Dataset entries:
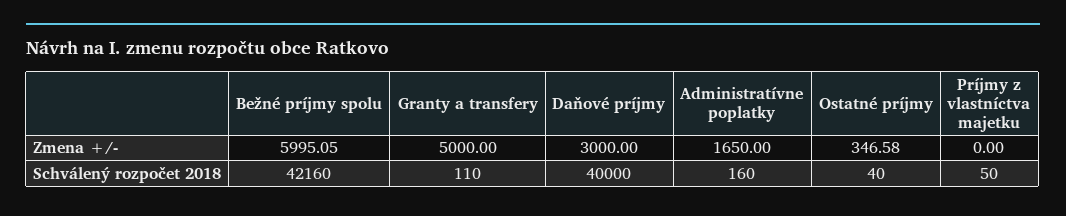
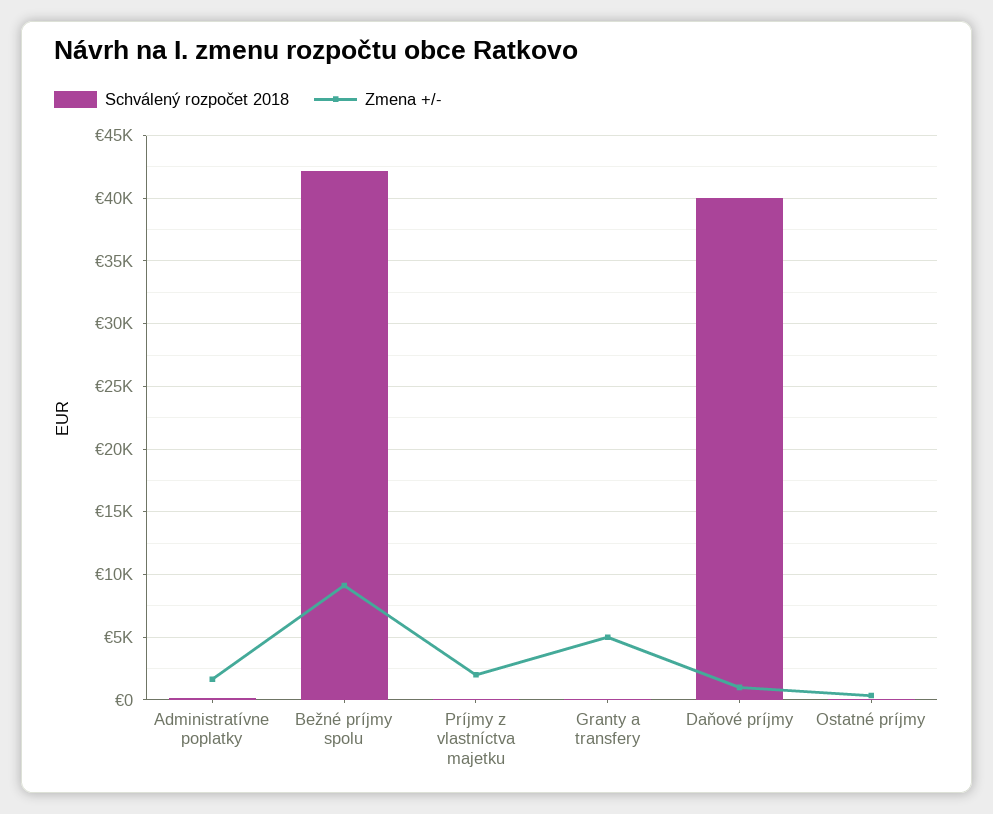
  {
    "Zmena +/-": {
-     "Bežné príjmy spolu": 5995.05,
+     "Bežné príjmy spolu": 9000,
      "Granty a transfery": 5000,
-     "Daňové príjmy": 3000,
+     "Daňové príjmy": 1000,
      "Administratívne poplatky": 1650,
      "Ostatné príjmy": 346.58,
-     "Príjmy z vlastníctva majetku": 0
+     "Príjmy z vlastníctva majetku": 2000
    },
    "Schválený rozpočet 2018": {
      "Bežné príjmy spolu": 42160,
      "Granty a transfery": 110,
      "Daňové príjmy": 40000,
      "Administratívne poplatky": 160,
      "Ostatné príjmy": 40,
      "Príjmy z vlastníctva majetku": 50
    }
  }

» HOW TO COMPLETE THIS TASK:
Copy every line of the data word for word, omitting the images.

» WRITTEN SOLUTION:
  {
    "Zmena +/-": {
-     "Bežné príjmy spolu": 5995.05,
+     "Bežné príjmy spolu": 9000,
      "Granty a transfery": 5000,
-     "Daňové príjmy": 3000,
+     "Daňové príjmy": 1000,
      "Administratívne poplatky": 1650,
      "Ostatné príjmy": 346.58,
-     "Príjmy z vlastníctva majetku": 0
+     "Príjmy z vlastníctva majetku": 2000
    },
    "Schválený rozpočet 2018": {
      "Bežné príjmy spolu": 42160,
      "Granty a transfery": 110,
      "Daňové príjmy": 40000,
      "Administratívne poplatky": 160,
      "Ostatné príjmy": 40,
      "Príjmy z vlastníctva majetku": 50
    }
  }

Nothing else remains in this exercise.